[[ EXERCISE DATA open ]]
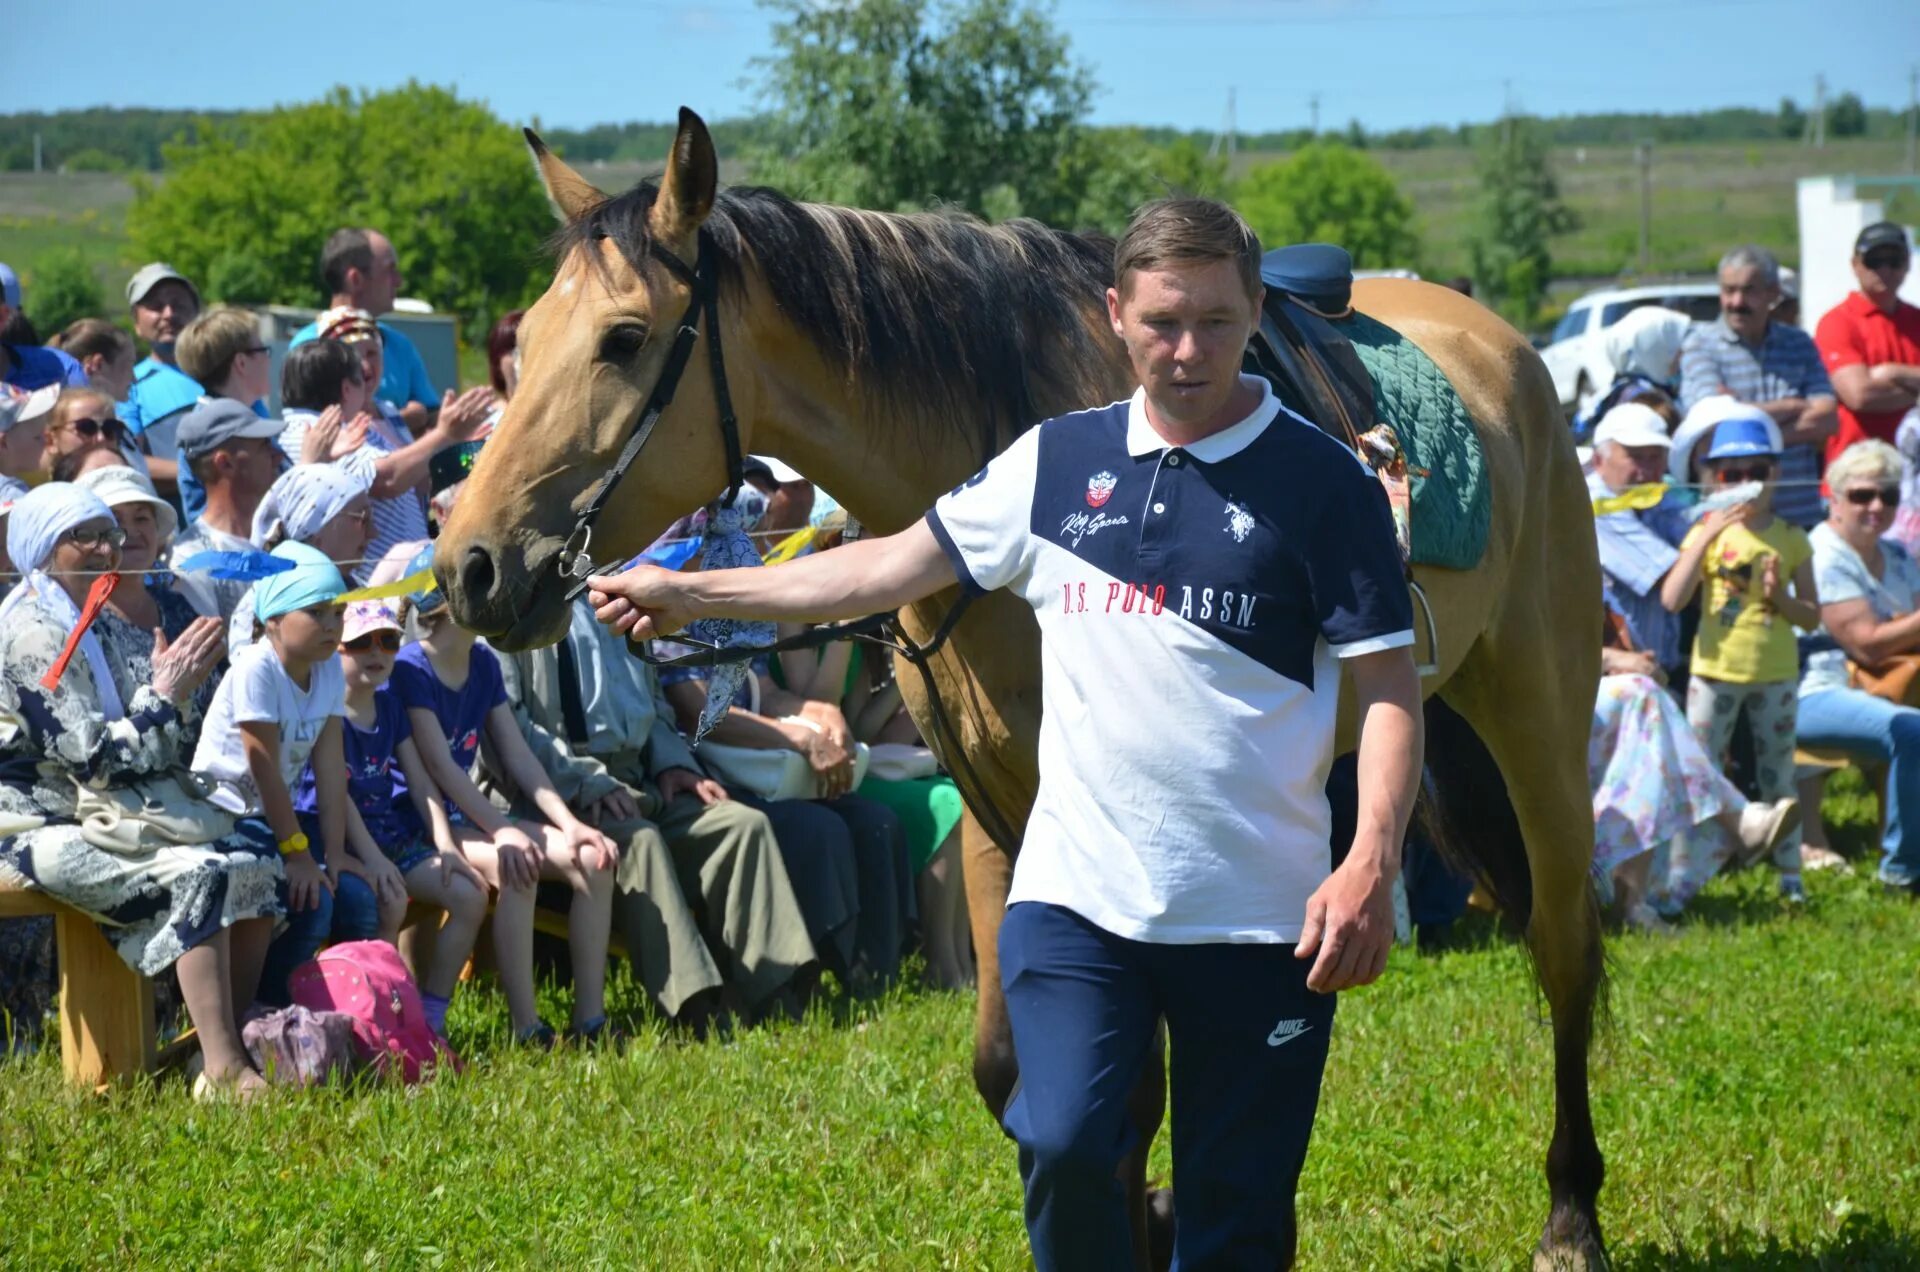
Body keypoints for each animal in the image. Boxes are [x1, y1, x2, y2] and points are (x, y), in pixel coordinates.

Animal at [435, 111, 1605, 1272]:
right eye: (528, 339)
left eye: (624, 339)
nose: (467, 567)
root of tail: (1503, 350)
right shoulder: (1007, 807)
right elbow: (1030, 1074)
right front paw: (1146, 1216)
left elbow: (1132, 1086)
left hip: (1541, 719)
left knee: (1565, 947)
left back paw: (1570, 1214)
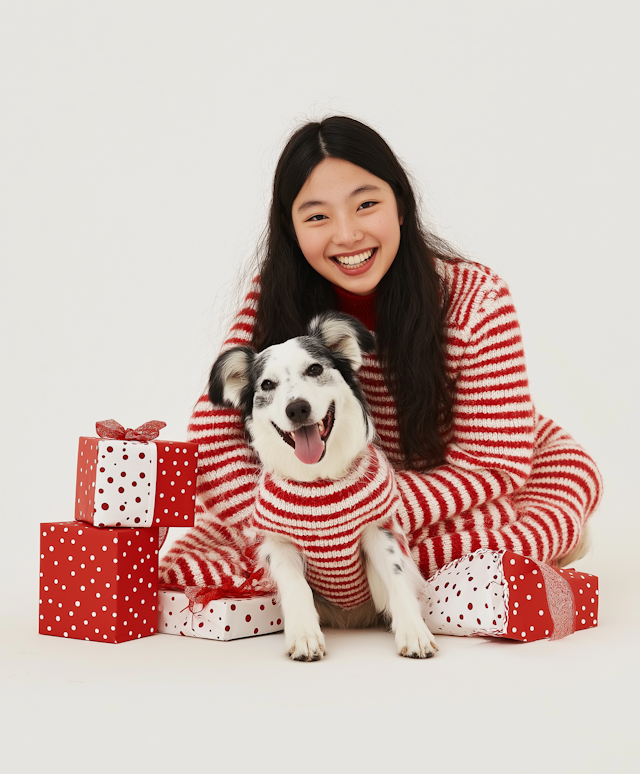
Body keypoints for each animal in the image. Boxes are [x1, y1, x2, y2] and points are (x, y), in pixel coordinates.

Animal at [208, 312, 438, 664]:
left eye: (315, 369)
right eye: (267, 385)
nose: (297, 408)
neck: (318, 480)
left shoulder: (378, 529)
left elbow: (397, 578)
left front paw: (414, 632)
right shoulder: (279, 543)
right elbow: (296, 585)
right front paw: (304, 636)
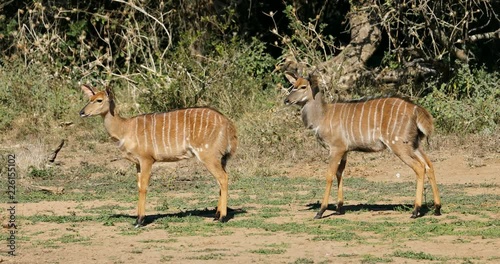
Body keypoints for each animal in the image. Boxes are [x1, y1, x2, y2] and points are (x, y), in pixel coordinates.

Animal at [79, 85, 238, 227]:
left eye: (99, 100)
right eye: (89, 98)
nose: (81, 112)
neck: (125, 129)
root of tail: (228, 124)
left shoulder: (147, 160)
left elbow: (143, 187)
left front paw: (140, 221)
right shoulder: (138, 163)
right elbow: (138, 186)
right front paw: (137, 219)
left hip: (208, 155)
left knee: (223, 178)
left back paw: (222, 217)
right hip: (220, 158)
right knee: (220, 180)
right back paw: (216, 215)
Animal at [284, 72, 444, 219]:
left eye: (303, 86)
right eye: (293, 85)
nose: (286, 100)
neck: (322, 115)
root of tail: (416, 110)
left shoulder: (336, 148)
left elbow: (329, 175)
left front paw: (321, 211)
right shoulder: (345, 151)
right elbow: (340, 173)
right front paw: (339, 208)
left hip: (399, 145)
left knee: (420, 167)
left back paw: (416, 211)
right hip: (414, 145)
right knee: (429, 165)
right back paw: (437, 208)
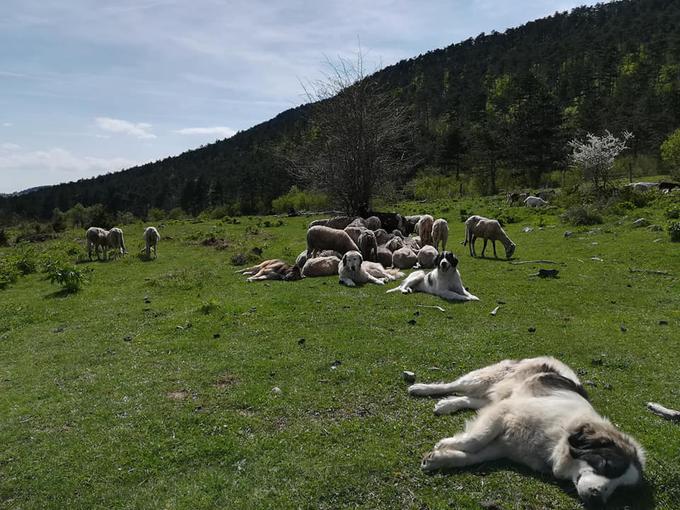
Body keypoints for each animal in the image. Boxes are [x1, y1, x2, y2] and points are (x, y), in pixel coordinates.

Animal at [406, 356, 644, 508]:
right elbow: (476, 439)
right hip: (487, 378)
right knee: (454, 385)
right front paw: (447, 444)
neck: (559, 437)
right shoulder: (505, 411)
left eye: (619, 490)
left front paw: (439, 458)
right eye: (606, 465)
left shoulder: (503, 445)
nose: (598, 501)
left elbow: (471, 456)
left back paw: (448, 405)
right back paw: (422, 388)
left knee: (472, 400)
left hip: (495, 395)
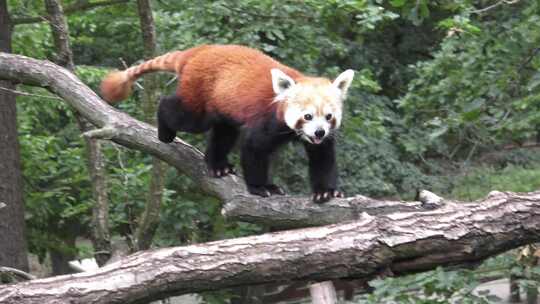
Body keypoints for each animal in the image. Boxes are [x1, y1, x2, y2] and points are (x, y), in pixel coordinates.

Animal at [100, 44, 354, 202]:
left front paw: (326, 192)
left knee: (224, 132)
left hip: (222, 104)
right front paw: (261, 187)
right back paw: (165, 130)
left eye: (329, 117)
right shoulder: (266, 120)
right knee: (183, 114)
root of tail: (200, 50)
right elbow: (253, 149)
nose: (319, 132)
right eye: (307, 116)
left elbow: (322, 159)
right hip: (199, 95)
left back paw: (218, 165)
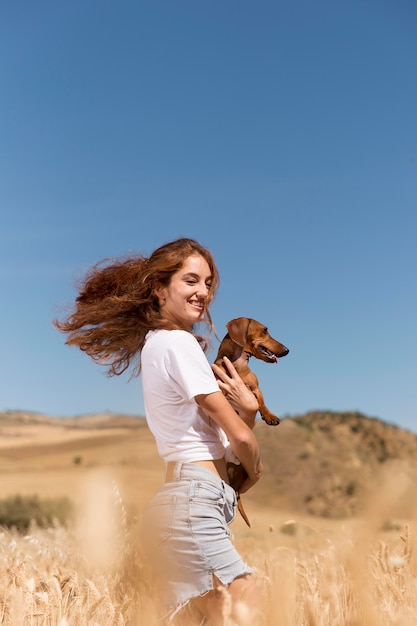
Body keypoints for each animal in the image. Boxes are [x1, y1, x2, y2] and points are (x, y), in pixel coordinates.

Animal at [214, 314, 286, 524]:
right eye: (265, 330)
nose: (287, 350)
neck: (239, 365)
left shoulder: (255, 389)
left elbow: (261, 400)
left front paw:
[[ EXERCISE DATA closed ]]
• [ASSIGNMENT] Nothing but the lines from the one with "left hip: (1541, 719)" up to and including the one with "left hip: (208, 155)" should be printed, exactly as they read above. Please keep the pictures out.

• [OUTPUT BELOW]
left hip: (1541, 719)
left knee: (1565, 947)
left back paw: (1570, 1214)
Body keypoints for each animal in the image. Boxes are [x1, y1, x2, y2] and points are (x, y), in pixel coordinates.

Animal at [208, 312, 438, 664]:
left eye: (315, 369)
right eye: (267, 385)
nose: (297, 408)
neck: (318, 480)
left shoulder: (378, 529)
left elbow: (397, 578)
left front paw: (414, 632)
right shoulder: (279, 543)
right elbow: (296, 585)
right front paw: (304, 636)
Body keypoints for each animal in the image. Boxes are [x1, y1, x2, y2] and points are (x, y), in pixel coordinates.

Animal at [79, 85, 238, 227]:
left eye: (99, 100)
right eye: (89, 98)
nose: (81, 112)
neck: (125, 129)
root of tail: (228, 124)
left shoulder: (147, 160)
left elbow: (143, 187)
left front paw: (140, 221)
right shoulder: (138, 163)
right elbow: (138, 186)
right front paw: (137, 219)
left hip: (208, 155)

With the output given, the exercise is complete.